When you have been doing something for over 50 years, you get pretty good at. With a best year of harvesting over 800 morel mushrooms my brother Dick Bennett can easily be called a Master Mushroomer. On Thursday, April 16, Dick found his first 2019 morel just south of Highway 10. By the time you read this column morels should be popping up all around this neck of the woods.

Dick told me, “There is a lot of misinformation about the best time to find morels. Violets being in bloom, lilac leaves being as big as a squirrel’s ear, apple trees blooming are all thought to be key but none of them hold any water in my experience. It’s all about ground temperature and you can read that by keeping an eye on weed growth in the woods.”

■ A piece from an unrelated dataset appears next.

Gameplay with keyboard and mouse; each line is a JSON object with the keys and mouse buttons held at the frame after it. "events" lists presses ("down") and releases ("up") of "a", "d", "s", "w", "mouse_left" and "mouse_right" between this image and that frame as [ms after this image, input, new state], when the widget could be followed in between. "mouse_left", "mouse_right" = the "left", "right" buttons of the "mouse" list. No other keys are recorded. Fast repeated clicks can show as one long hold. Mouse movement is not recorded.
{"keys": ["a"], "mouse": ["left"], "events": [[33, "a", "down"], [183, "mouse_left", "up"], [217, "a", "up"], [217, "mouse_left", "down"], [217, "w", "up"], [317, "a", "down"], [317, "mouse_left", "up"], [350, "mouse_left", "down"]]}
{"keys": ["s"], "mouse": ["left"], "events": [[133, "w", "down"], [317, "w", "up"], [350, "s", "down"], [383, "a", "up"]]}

Dick was out exploring a few times, researching as he calls it, after violets were up and blossoms were forming on apple and lilac trees. He found no weeds growing in the woods indicating the ground was just too cold to produce anything.  Then we had a couple of hot days and some rain followed by a couple days with temps around 80 and, sure enough, Dick spotted a few weeds starting to pop in the woods.

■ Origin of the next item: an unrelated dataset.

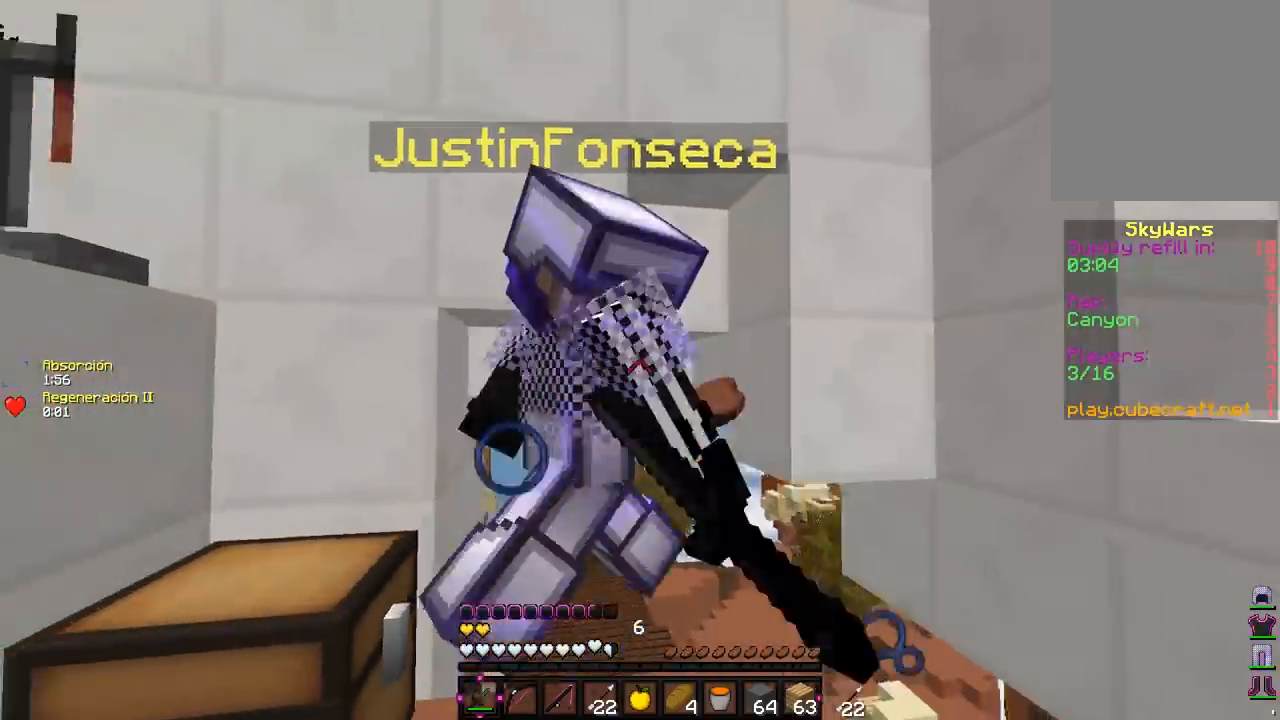
{"keys": ["a"], "mouse": ["left"], "events": [[133, "a", "up"], [250, "w", "up"], [333, "a", "down"]]}
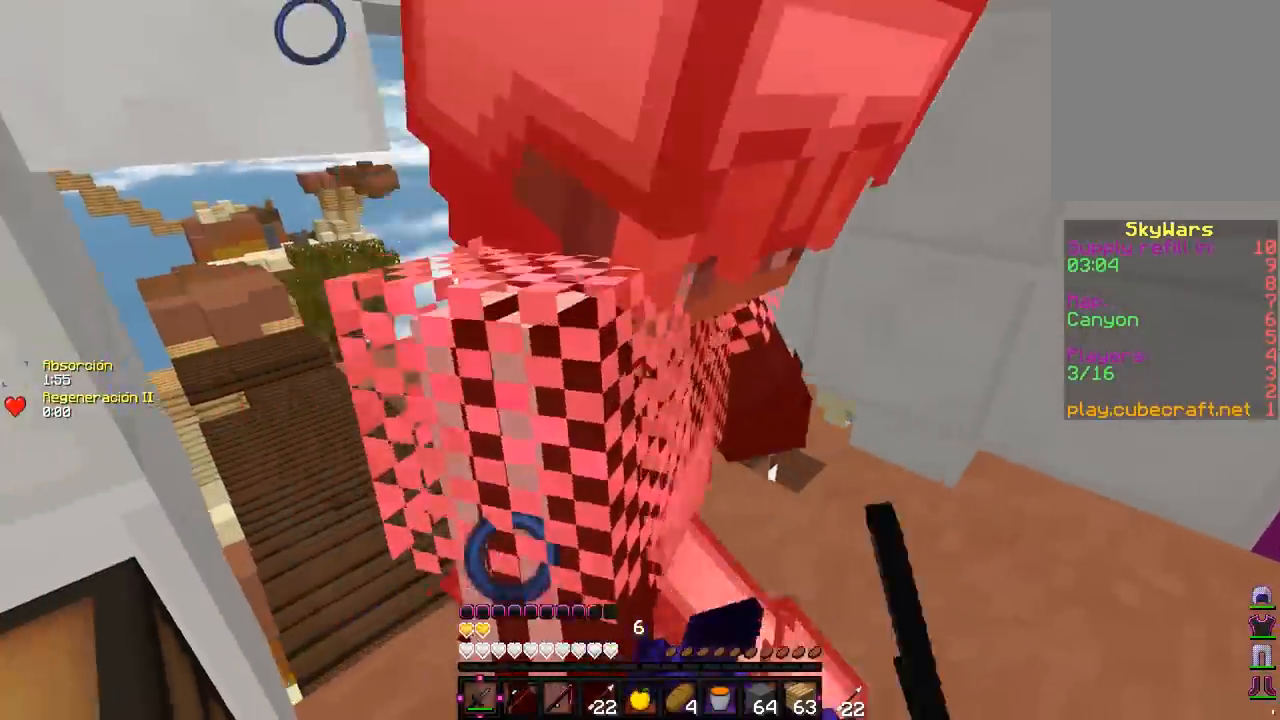
{"keys": ["w"], "mouse": ["left"], "events": [[17, "mouse_left", "up"], [50, "a", "up"], [50, "mouse_left", "down"], [183, "mouse_left", "up"], [200, "mouse_left", "down"], [367, "w", "down"]]}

“I headed south, got down below Highway 10 looking for weeds growing in the woods. I noticed hummingbirds had been back for about a week. That’s the one indicator of nature I watch for that is a proven indicator for me, that it’s time to start hunting for mushrooms,” explained brother Dick. “Sure enough, after some searching I found three with the largest one about the size of my thumb. It was early yet. I’m thinking that the morel season should be in full swing around May 23r this year around here.”

Pushing 80 years of age but in great shape, Richard, a retired 3M scientist, will walk for hours in the wilds looking for morels. He wears light-colored clothing, pant legs tucked in to keep out ticks. ”I like to get into places no one else does.” Dick loves the flavor and the thrill of the find. “The “AHA!” is like winning a big game.” If he happens to find over 100 in just one place it’s just Grace.

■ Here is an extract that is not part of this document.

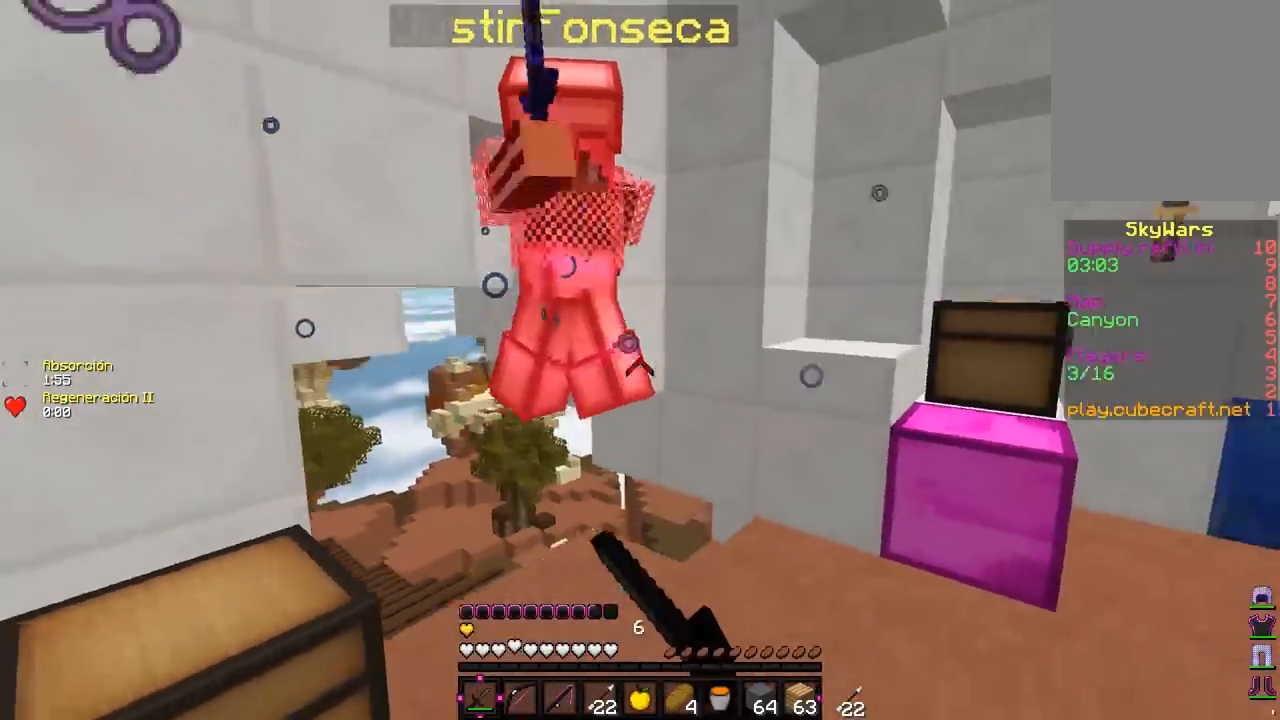
{"keys": ["d"], "mouse": ["left"], "events": [[200, "d", "down"], [333, "mouse_left", "up"], [367, "mouse_left", "down"], [400, "w", "up"]]}
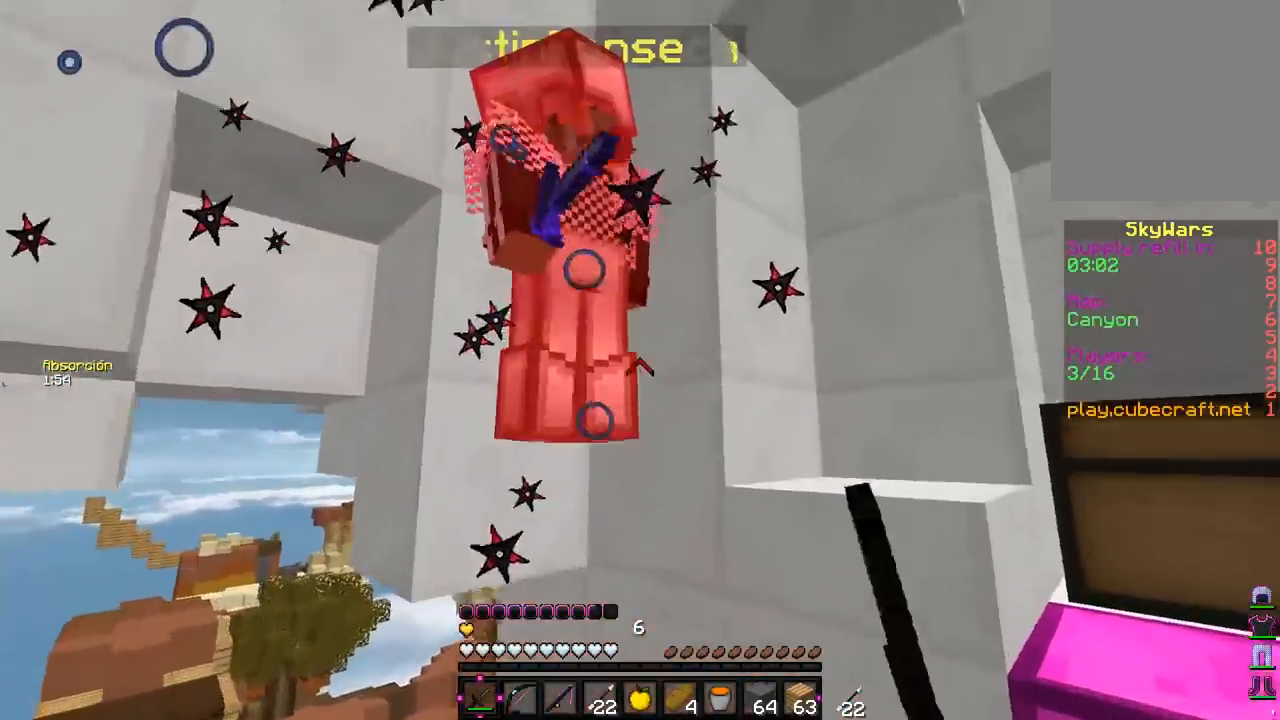
{"keys": ["w"], "mouse": ["left"], "events": [[150, "mouse_left", "up"], [167, "mouse_left", "down"], [300, "d", "up"], [333, "w", "down"]]}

Dick mentioned, “I’ll thank the trees when I make a good find. If I find a spot that looks like it should hold mushrooms and doesn’t have any I’ll talk to the trees and tell them that they can do better.  I like the solitude, the spring flowers, finding hundreds of trilliums in one place, our state flower blooming all over the woods. I’ve spooked hen turkeys off their hidden nests and watched young turkeys keeping low right in the nest. I listen to spring birds; hear water cascading down a little stream. It’s a side benefit of hunting morels.”

Knowing my brother like I do I know, it’s how Dick experiences the spiritual side of nature, to be part of what God created. For him and other morel hunters it’s a sense of accomplishment that is hard to explain because as he says, “It’s getting harder every year to find them year.”